For pairings, the evolution of cost for multipairing is stable but the price is 5x the actual cost.

Hence I suggest moving from 43000*k + 65000 to 8600*k + 13000

MSMs

The discounts are too steep and need adjustment.
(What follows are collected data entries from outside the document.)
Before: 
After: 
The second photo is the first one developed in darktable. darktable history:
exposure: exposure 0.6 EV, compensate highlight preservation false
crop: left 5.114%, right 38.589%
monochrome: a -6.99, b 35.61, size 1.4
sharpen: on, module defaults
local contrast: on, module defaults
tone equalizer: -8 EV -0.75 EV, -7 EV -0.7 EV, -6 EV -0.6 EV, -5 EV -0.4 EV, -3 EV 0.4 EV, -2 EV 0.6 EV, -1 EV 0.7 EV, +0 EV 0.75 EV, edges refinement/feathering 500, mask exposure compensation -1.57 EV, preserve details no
Primitive	Current cost	Suggested cost	Ryzen 7840U 28W 3.3GHz turbo 5.1GHz - clang+ASM - current	Ryzen 7840U 28W 3.3GHz turbo 5.1GHz - clang+ASM - repriced	Intel i5-5257U 15W 2.3GHz turbo 2.8GHz - clang+noASM+intrinsics - current	Intel i5-5257U 15W 2.3GHz turbo 2.8GHz - clang+noASM+intrinsics - repriced
G1MSM 2	2 * 12000 * 888 / 1000 = 21312	2 * 3800 * 999 / 1000 = 7592	121.74 Mgas/s	43.37 Mgas/s	39.46 Mgas/s	14.06 Mgas/s
G1MSM 4	4 * 12000 * 641 / 1000 = 30768	4 * 3800 * 919 / 1000 = 13969	102.15 Mgas/s	46.38 Mgas/s	31.77 Mgas/s	14.42 Mgas/s
G1MSM 8	8 * 12000 * 453 / 1000 = 43488	8 * 3800 * 813 / 1000 = 24715	81.67 Mgas/s	46.41 Mgas/s	28.10 Mgas/s	15.97 Mgas/s
G1MSM 16	16 * 12000 * 334 / 1000 = 64128	16 * 3800 * 728 / 1000 = 44262	67.23 Mgas/s	46.40 Mgas/s	22.78 Mgas/s	15.72 Mgas/s
G1MSM 32	32 * 12000 * 268 / 1000 = 102912	32 * 3800 * 668 / 1000 = 81229	59.01 Mgas/s	46.58 Mgas/s	20.42 Mgas/s	16.12 Mgas/s
G1MSM 64	64 * 12000 * 221 / 1000 = 169728	64 * 3800 * 630 / 1000 = 153216	51.40 Mgas/s	46.40 Mgas/s	18.18 Mgas/s	16.41 Mgas/s
G1MSM 128	128 * 12000 * 174 / 1000 = 267264	128 * 3800 * 602 / 1000 = 292813	42.37 Mgas/s	46.42 Mgas/s	15.22 Mgas/s	16.65 Mgas/s
G2MSM 2	2 * 45000 * 888 / 1000 = 79920	2 * 6100 * 999 / 1000 = 12188	274.23 Mgas/s	41.82 Mgas/s	85.47 Mgas/s	13.03 Mgas/s
G2MSM 4	4 * 45000 * 641 / 1000 = 115380	4 * 6100 * 919 / 1000 = 22424	168.31 Mgas/s	32.71 Mgas/s	69.02 Mgas/s	13.41 Mgas/s
G2MSM 8	8 * 45000 * 453 / 1000 = 163080	8 * 6100 * 813 / 1000 = 39674	177.98 Mgas/s	42.77 Mgas/s	55.77 Mgas/s	13.57 Mgas/s
G2MSM 16	16 * 45000 * 334 / 1000 = 240480	16 * 6100 * 728 / 1000 = 71053	150.39 Mgas/s	44.43 Mgas/s	48.60 Mgas/s	14.36 Mgas/s
G2MSM 32	32 * 45000 * 268 / 1000 = 385920	32 * 6100 * 668 / 1000 = 130394	136.80 Mgas/s	46.22 Mgas/s	44.21 Mgas/s	14.94 Mgas/s
G2MSM 64	64 * 45000 * 221 / 1000 = 636480	64 * 6100 * 630 / 1000 = 245952	119.28 Mgas/s	46.09 Mgas/s	39.68 Mgas/s	15.33 Mgas/s
G2MSM 128	128 * 45000 * 174 / 1000 = 1002240	128 * 6100 * 602 / 1000 = 470042	101.59 Mgas/s	47.64 Mgas/s	33.94 Mgas/s	15.92 Mgas/s

Comparison with EIP-4844 KZG

EIP-4844 introduced a point evaluation precompile that is mostly a double pairing at 50000 gas: EIP-4844: Shard Blob Transactions

On my machine that is 1283.318 operations/s so 64.17Mgas/s

Comparison with EIP-196 and EIP-197

BN254 ECADD is at 500
BN254 ECMUL is at 40000
BN254 PAIRING is at 80000*k + 100000

I can introduce benchmarks later but they seem mispriced by a factor over 10x for multiplication and about 10x for pairings.